- Skechers has seen huge growth across its top and bottom lines and is poised to continue to grow in domestic and foreign markets.
- With growing revenue, minimal debt, and improving margins, Skechers stock has a lot to offer to value and growth investors.
- At current levels, Skechers is a great value play with at least 20% upside in the next 12 months.
2015 was a sensational year for Skechers (NYSE:SKX) as it saw sales rise by over 34% and net income increase over 67%. Skechers stock price appreciated commensurately in relation to its performance by increasing 64% during 2015. Although Skechers stock is a distance away from its 52-week high of $54.53, I believe it is poised to climb back up to that value.
Skechers has shown strong performance on topline growth with a 3-year revenue growth rate of 26.3%. Its bottom line has grown even more due to its revenue growth and consistent improvements in operating margin, which increased to 11.1% for 2015, compared to 1.4% back in 2012. With net income of $232 million, Sketchers is trading at a PE of 21, trailing its industry average of 25.7. The company’s ability to grow across top and bottom lines shows its high operating efficiency over the past 3 years.
The athleisure trend and the rise in health and fitness is great not just for the big players like Nike (NYSE:NKE) and Under Armour (NYSE:UA), but also for the smaller guys like Skechers. The market is growing and companies are capitalizing on it both domestically and internationally. Skechers isn't looking to slow down its growth anytime soon as it is planning on opening 340 new stores by the end of 2016. It knows that bigger growth prospects exist in international markets, which is why it is trying to make its international sales account for half of its total revenue.
Skecher's balance sheet is very strong. It has little debt and great liquidity. Currently, it has a strong cash ratio of 0.88 and current ratio of 2.7. With only $69 million in long-term debt, Skechers has a book value of $1.3 billion, making it trade at only 3.7 times its book value, which is much lower than the footwear and accessories industry average of 5.9.
The following is my DCF for Sketchers. The model uses a 10% discount rate and 4% terminal growth rate. It assumes a revenue growth rate of 20%, 15%, 10%, 10% and 8% over the next 5 years.

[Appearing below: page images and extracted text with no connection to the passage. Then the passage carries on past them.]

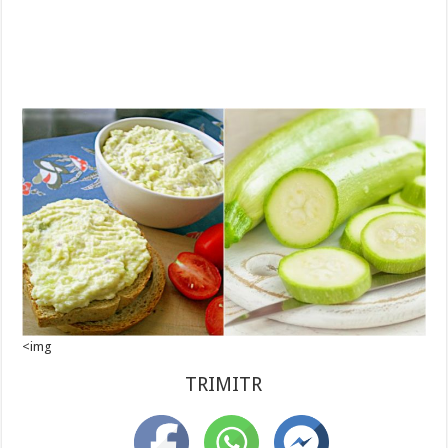
<img
TRIMITR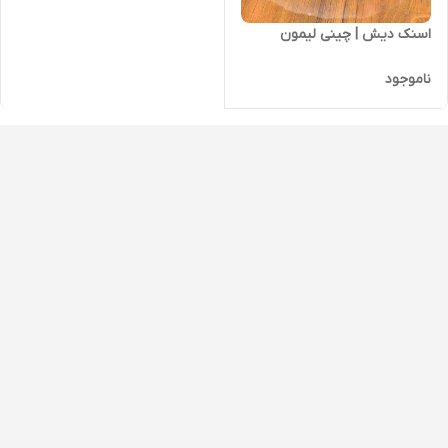
اسنک دیش | چینی لیمون
ناموجود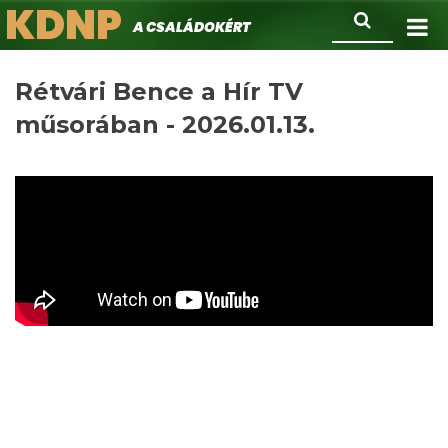
KDNP
Ugrás
Keresés
A családokért.
a
tartalomra
Rétvári Bence a Hír TV
műsorában - 2026.01.13.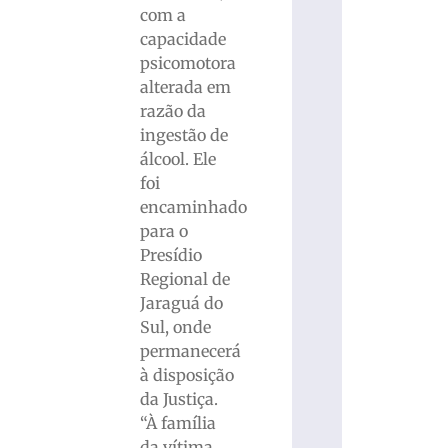
com a
capacidade
psicomotora
alterada em
razão da
ingestão de
álcool. Ele
foi
encaminhado
para o
Presídio
Regional de
Jaraguá do
Sul, onde
permanecerá
à disposição
da Justiça.
“À família
da vítima,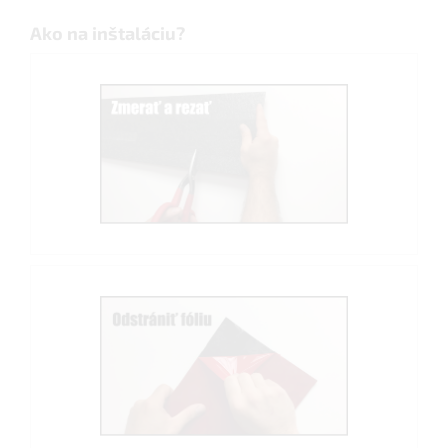
Ako na inštaláciu?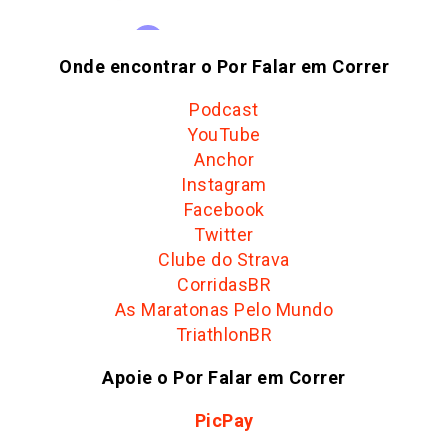
Onde encontrar o Por Falar em Correr
Podcast
YouTube
Anchor
Instagram
Facebook
Twitter
Clube do Strava
CorridasBR
As Maratonas Pelo Mundo
TriathlonBR
Apoie o Por Falar em Correr
PicPay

As you can see, I have Skechers revenue declining pretty significantly from its 34% growth in 2015. However, even at this declining growth rate, I have its value of equity at $6.06 billion; approximately 20% above its current market cap. I consider this to be a conservative valuation model for valuing Skechers stock as growth prospects can be, and have been significantly higher in the 3 trailing years. The industry is on fire and Skechers has gained a lot of momentum on the growth front, so I believe it is positioned well for the upcoming years. And with a debt/equity ratio of 0.1, it won’t have any problems funding any costs to support its future growth.
While most eyes are on Under Armour’s huge growth or Nike’s dominance and new self-tying shoe, Skechers might be the small footwear and athletic apparel company that is being overlooked by investors. Nike is trading at a PE of 30 and Under Armour is trading as high as 77 times earnings, while Skechers is at only 21. With a strong balance sheet, impressive growth rate, and improving bottom line margins, I believe Skechers stock is a great value play in the years ahead.